Wasn't Intel Larrabee something like that? Get a bunch of dumb x86 cores together and tell them to do graphics?

actionfromafar · 2024-03-27T11:15:05 1711538105

I'm so sad Larrabee or similar things never took off. No, it might not have benchmarked well against contemporary graphics cards, but I think these matrixes of x86 cores could have come to great use for cool things not necessarily related to graphics.

fancyfredbot · 2024-03-27T11:29:01 1711538941

Intel launched Larabee as Xeon Phi for non-graphics purposes. Turns out it wasn't especially good at those either.
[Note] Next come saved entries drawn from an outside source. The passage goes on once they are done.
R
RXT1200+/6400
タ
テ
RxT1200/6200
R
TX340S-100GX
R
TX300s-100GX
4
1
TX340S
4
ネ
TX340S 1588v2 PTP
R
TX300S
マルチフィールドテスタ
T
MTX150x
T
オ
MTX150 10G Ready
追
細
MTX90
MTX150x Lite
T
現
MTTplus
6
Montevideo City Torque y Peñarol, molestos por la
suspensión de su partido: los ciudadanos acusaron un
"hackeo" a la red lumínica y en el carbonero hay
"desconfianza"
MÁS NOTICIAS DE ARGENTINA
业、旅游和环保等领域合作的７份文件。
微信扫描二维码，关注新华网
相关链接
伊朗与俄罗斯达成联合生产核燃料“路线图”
You can still pick one up on eBay today for not very much.

Y_Y · 2024-03-27T12:26:02 1711542362

The novelty of sshing into a PCI card is nice though. I remember trying to use them at a hpc cluster, all the convenience of wrangling GPUs but at a fraction of the performance

bee_rider · 2024-03-27T14:48:20 1711550900

Probably not aided by the fact that conventional Xeon core counts were sneaking up on them—not quite caught up, but anybody could see the trajectory—and offered a much more familiar environment.

actionfromafar · 2024-03-27T19:48:19 1711568899

Yes, I agree. Still unfortunate. I think the concept was very promising. But Intel had no appetite for burning money on it to see where it would go in the long run.
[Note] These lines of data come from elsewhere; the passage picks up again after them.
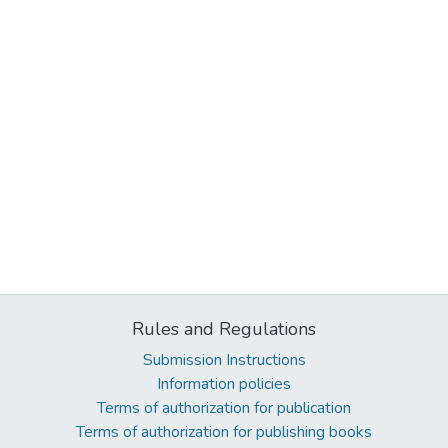
Rules and Regulations
Submission Instructions
Information policies
Terms of authorization for publication
Terms of authorization for publishing books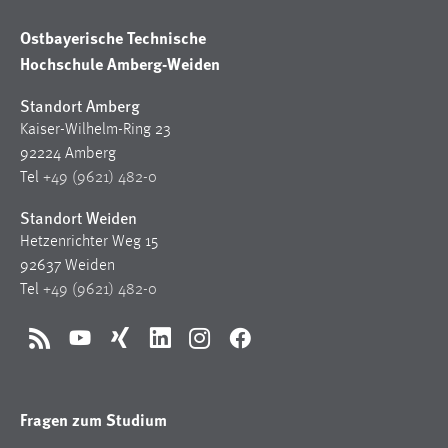
Ostbayerische Technische
Hochschule Amberg-Weiden
Standort Amberg
Kaiser-Wilhelm-Ring 23
92224 Amberg
Tel
+49 (9621) 482-0
Standort Weiden
Hetzenrichter Weg 15
92637 Weiden
Tel
+49 (9621) 482-0
RSS
YouTube
Xing
LinkedIn
Instagram
Facebook
Fragen zum Studium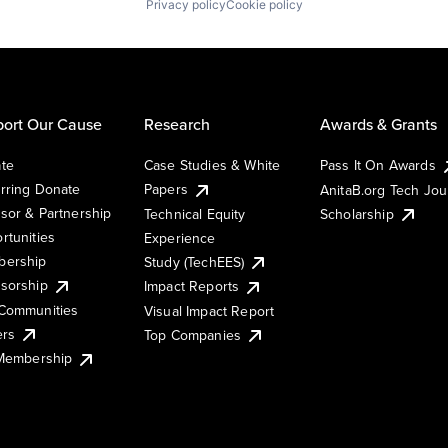
Privacy policy
Cookie policy
ort Our Cause
Research
Awards & Grants
te
Case Studies & White
Pass It On Awards
rring Donate
Papers
AnitaB.org Tech Jo
sor & Partnership
Technical Equity
Scholarship
rtunities
Experience
ership
Study (TechEES)
sorship
Impact Reports
Communities
Visual Impact Report
ers
Top Companies
 Membership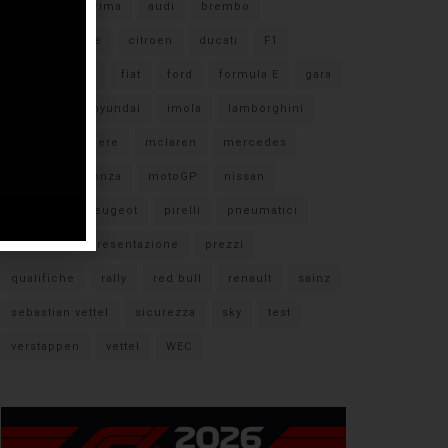
#F1
anteprima
audi
brembo
caratteristiche
citroen
ducati
F1
ferrari
FIA
fiat
ford
formula E
gara
hamilton
hyundai
imola
lamborghini
leclerc
libere
mclaren
mercedes
milano
monza
motoGP
nissan
orari TV
peugeot
pirelli
pneumatici
porsche
presentazione
prezzi
qualifiche
rally
red bull
renault
sainz
sebastian vettel
sicurezza
sky
test
verstappen
vettel
WEC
actionfromafar · 2024-03-27T12:27:56 1711542476

That's where we have to agree to (potentially) disagree. I lament that these or similar designs didn't last longer in the market, so people could learn how to harness them.

Imagine for instance hard real time tasks, each one task running on its own separate core.

rjsw · 2024-03-27T13:18:14 1711545494

I think Intel should have made more effort to get cheap Larabee dev boards onto the market, they could have been using chips that didn't run at full speed or with too many broken cores to sell at full price.

fancyfredbot · 2024-03-28T08:12:04 1711613524

I think Intel have similar designs? The Xeon Phi had 60 cores, and their high core count CPUs have 56. The GPU max 1550 has 128 low power xe cores.

erik · 2024-03-27T20:36:19 1711571779

Larrabee was mostly x86 cores, but it did have sampling/texturing hardware because it's way more efficient to do those particular things in the 3d pipeline with dedicated hardware.